Apparently United Airlines CEO Oscar Munoz paid visits to Japanese and Chinese consumes this week in the aftermath of the UA 3411 controversy.
Although United has thus far not responded for my request for comment, I’m told that Munoz visited Japanese and Chinese consulates to commit “to more outreach” in Asian markets and to “address the negative customer response” seen in the region since the UA3411 incident.
Wait! Wasn’t Dr. David Dao a Vietnamese-American?
If you’re asking yourself, wait…isn’t Dr. David Dao (the passenger dragged off the flight) a Vietnamese-American, you’d be correct.
But perception is reality.
Dr. Dao was Asian. In the eyes of many, that adds an element of race to this issue. In China, the incident soon became the top trending item on Weibo (China’s Twitter equivalent). The Global Times, a mouthpiece for the People’s Republic, has also weighed in with an editorial on the matter.
The original article is here.
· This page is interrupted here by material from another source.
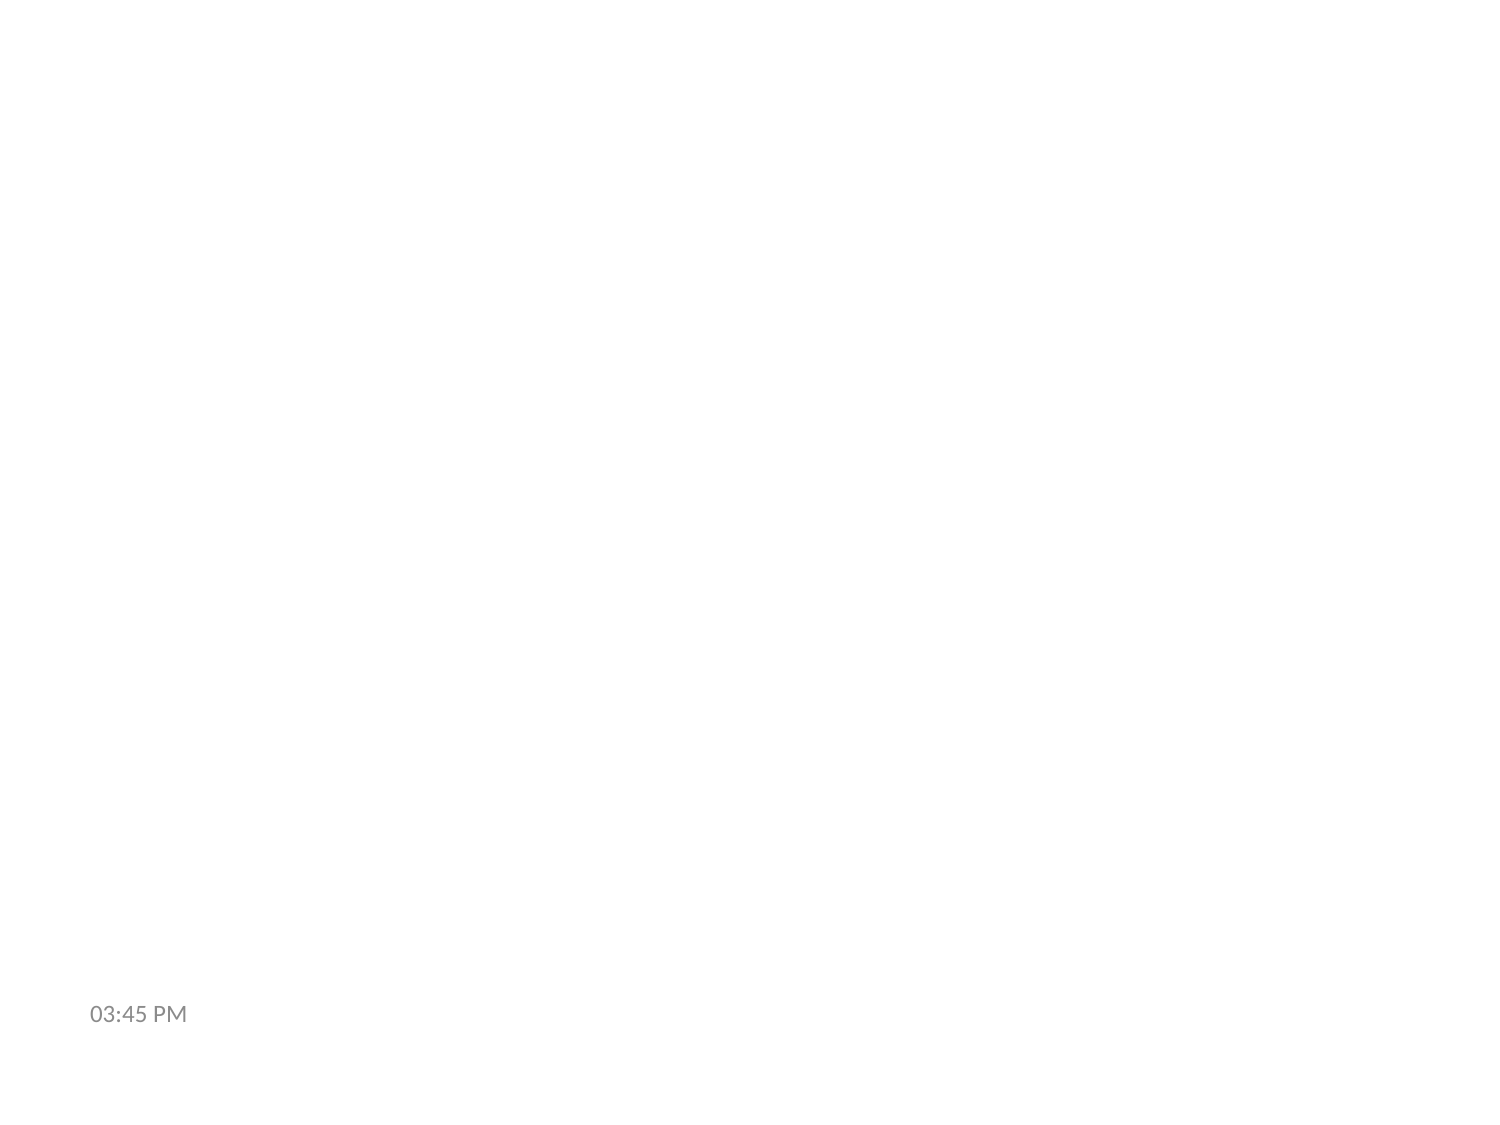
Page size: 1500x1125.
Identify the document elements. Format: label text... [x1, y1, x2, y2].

text_box 3:35 PM [75, 982, 425, 1043]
I used Google Translate and the translation is far from satisfying, but it will have to do here.
Three sections of the article I want to draw attention. First, the lead sentence, which lays out the slant of the article with immediate emphasis on his Asian heritage–
An Asian passenger at Chicago airport was forced from the United Airlines flight.
Second, a general smearing of U.S. law enforcement, suggesting they deliberately target ethnic minorities–
The US police are generally strong, which encourages law enforcement officials to exercise their authority in accordance with the prescribed limits. Police have repeatedly resorted to the use of force against ethnic minority suspects to cause disputes, but the police won the majority of litigation.
Third, the last paragraph of the editorial–
What is the identity of the Asian identity of the victims in the public opinion on the subtle influence of the play, or the merits of the United States in the law is indeed a lot of ambiguity? We believe that the debate will last for a few days, the rights of the user should be how to protect the vehicle, which is the United States and the world’s problems.
If I am reading this correctly, the insinuation is that Asian are treated differently by law enforcement in the USA and that, ergo, this would not have occurred to others. Further, the general public treats Asians poorly.
I am not going to sit from the seat of my “WASP” privilege and argue whether the editorial is valid or not. Whether valid or not, the United apologia tour seems like a necessary step in light of Chinese reaction to the passenger dragging incident.